Senin Paska III-A
April 27, 2020
Kisah Para Rasul 6: 8-15; Yohanes 6: 22-29
Dalam dunia bisnis, ada latihan yang diberi judul “Performance of Excellence”. Latihan ini mengajak kita untuk mewujudkan diri dengan mengagumkan bukan hanya dalam hidup pribadi tetapi juga terutama dalam karier, dalam pekerjaan. Stephen Covey merumuskan hal ini dengan istilah “highly effective people”, yang bisa dicapai dengan menguasai tiga hal: membiasakan kemenangan pribadi, membiasakan kemenangan publik dan terus menerus “mengasah gergaji”. Orang lain menyebutnya dengan istilah “passion”; penampilan dan cara melakukan pekerjaan seseorang bisa kelihatan wajah dan bahasa tubuhnya memancarkan “passion” apa tidak.
Inilah kira-kira yang dialami oleh Stefanus. Ketika ia dihadapkan ke Mahkamah Agama, semua orang yang duduk di situ menatap Stefanus, lalu mereka MELIHAT MUKA STEFANUS SAMA SEPERTI MUKA SEORANG MALAIKAT. Mengapa Stefanus memiliki passion seperti itu? Mengapa Stefanus memiliki “Performance Of Excellence” seperti itu? Sejak awal Stefanus adalah seorang “diakon”. Sebagai anggota Jemaat Perdana yang aktif, Stefanus bukan hanya dekat dengan peristiwa dan cerita kehidupan Yesus. Ia tidak hanya mengalami pengalaman fisik, tetapi ia pasti juga mengalami “proses penglihatan bathin”. Kiranya pengalaman itulah yang mendorong Stefanus: ingin menjadi bahagia, meskipun tidak melihat; mengalami “consolation” dalam keadaan apa pun, sekalipun harus mengalami kesulitan dan penderitaan fisik. Inilah yang menjadi “motivasi”, hal-hal yang mendorong dan menggerakkan Stefanus dalam mewartakan Kristus, Sang Kabar Gembira.
Motivasi Stefanus benar dan murni, sehingga ia penuh dengan hikmat dan kata-katanya didorong oleh Roh Kudus. Kemurnian dan ketepatan motivasi sangat diperlukan sebab bila tidak kita hanya dipenuhi dengan basa-basi, apa yang kita lakukan selalu kelihatan baik (“look good“), kita menampilkan diri baik supaya dipuji, supaya diterima, supaya dinaikkan pangkat dan gaji kita, dsb. Kemurnian dan ketepatan akan membuat kita seperti Stefanus: bernampilan excellence demi tujuan, panggilan yang benar.

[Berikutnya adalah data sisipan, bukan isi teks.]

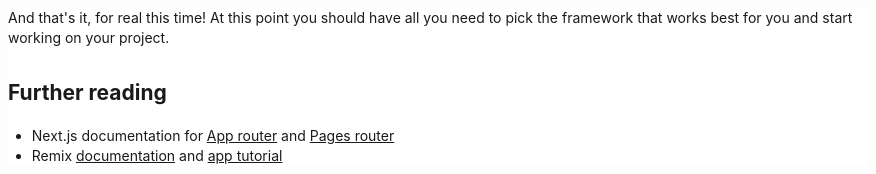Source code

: And that's it, for real this time! At this point you should have all you need to pick the framework that works best for you and start working on your project.

## Further reading

- Next.js documentation for [App router](https://nextjs.org/docs/app/building-your-application/routing) and [Pages router](https://nextjs.org/docs/pages/building-your-application/routing)
- Remix [documentation](https://remix.run/docs/en/main) and [app tutorial](https://remix.run/docs/en/main/tutorials/jokes)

Inilah yang dikehendaki Yesus, ketika Ia menegur orang-orang yang berbasa-basi, “Rabi, bilamana Engkau tiba di sini?”. Ia menangkap bahwa motivasi mereka mencari dan menjumpai Yesus adalah karena mereka telah kenyang. Yesus mengajar mereka agar memurnikan motivasi mereka mencari dan menemui Yesus: “Bekerjlah, bukan untuk makanan yang akan dapat binasa, melainkan untuk makanan yang bertahan sampai kepada hidup yang kekal”. Untuk itu Ia mengundang mereka untuk “percaya kepada Dia yang telah diutus Allah”. Kepercayaan itu bukan hanya meyakini, berpasrah kepada Dia dan apa yang dikatakan. Ungkapan kepercayaan secara aktif berarti mengubah diri untuk menjadi (seperti; menyerupai) Dia. Orang yang percaya -seperti diajarkan St. VInsensius dengan mengutip Paulus- harus mengusahakan untuk mengenakan Yesus dalam dirinya, sehingga pikiran, kata-kata dan tindakanya adalah benar-benar pikiran, kata-kata dan tindakan Yesus sendiri.
Mari menengoh ke dalam kerohanian kita? Apakah yang mendorong kita selama ini untuk mengikuti Kristus? Apakah kita sudah mengusahakan untuk terus menerus memurnikan motivasi kita? Sudah kah kita mengusahakan mentransformasi diri, mengubah dan mengusahakan diri kita makin hari makin menjadi (seperti, menyerupai) Kristus?